Oct 12, 2004 19:48
this day sucked. it was so freakin fucked up. i dont even kno where to start.
ok first mat is in the hospital. i feel like shit, cuz i basically broke it off w/him the nite before. and now he's in the hospital. i'm going to see him tomorrow. i'm feel like a bitch. if he's not ok, i swear. i mean i cried wen i found out anyway. jeez, i'm not gonna think bout it.
then, i find out these two girls had run away, and i was kinda close with one of them. i just wanted to be there wen they found them, cuz i'm sure everyone was all bitchy, and i wanna run away sometimes, i just wanted to befriend them wen everyone else prolly wasnt. they found the one i was close with. whew. i'm praying they find the other girl soon.
everyone knows about friday. i have no regrets. although he seems to have some. i just want him to love me, and sometimes i think he doesnt even care. although he said no matter wat happens he wants to be friends. at least that made me smile. i wish things would just work out.
i'm going to get my ass kicked. i loved you all if i get shot.
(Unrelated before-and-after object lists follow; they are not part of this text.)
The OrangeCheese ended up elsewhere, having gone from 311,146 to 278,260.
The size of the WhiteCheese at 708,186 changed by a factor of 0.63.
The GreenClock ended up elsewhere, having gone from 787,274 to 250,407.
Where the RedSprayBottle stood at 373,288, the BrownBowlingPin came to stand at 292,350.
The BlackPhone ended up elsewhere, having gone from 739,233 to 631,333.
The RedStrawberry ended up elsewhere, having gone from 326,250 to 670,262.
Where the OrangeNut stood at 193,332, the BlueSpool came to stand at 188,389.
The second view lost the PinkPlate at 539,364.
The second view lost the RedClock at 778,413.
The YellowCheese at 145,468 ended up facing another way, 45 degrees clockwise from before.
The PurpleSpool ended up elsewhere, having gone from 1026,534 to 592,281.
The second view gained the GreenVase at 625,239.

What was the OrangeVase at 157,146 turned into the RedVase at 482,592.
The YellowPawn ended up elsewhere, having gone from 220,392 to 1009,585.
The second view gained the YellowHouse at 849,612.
OK some stupid mother fuckers stole a necklace i had bought for my mom out of my locker. i'm so pissed, it was a cross (i think) in memory of my little sister who died, and some FAGGOT MOTHERFUCKERS stole it. my mom paid $40 for it. i hate corydon people. i am gonna find it and yell at the stupid bitch who took it.
i just wanted to sit on the floor at school and cry today. i swear i prolly wouldnt have stopped if i did. i've been holding strong, although i did break down and do some stupid shit cuz i was pissed. w/e.i cant take back anything, so i just gotta deal with all this.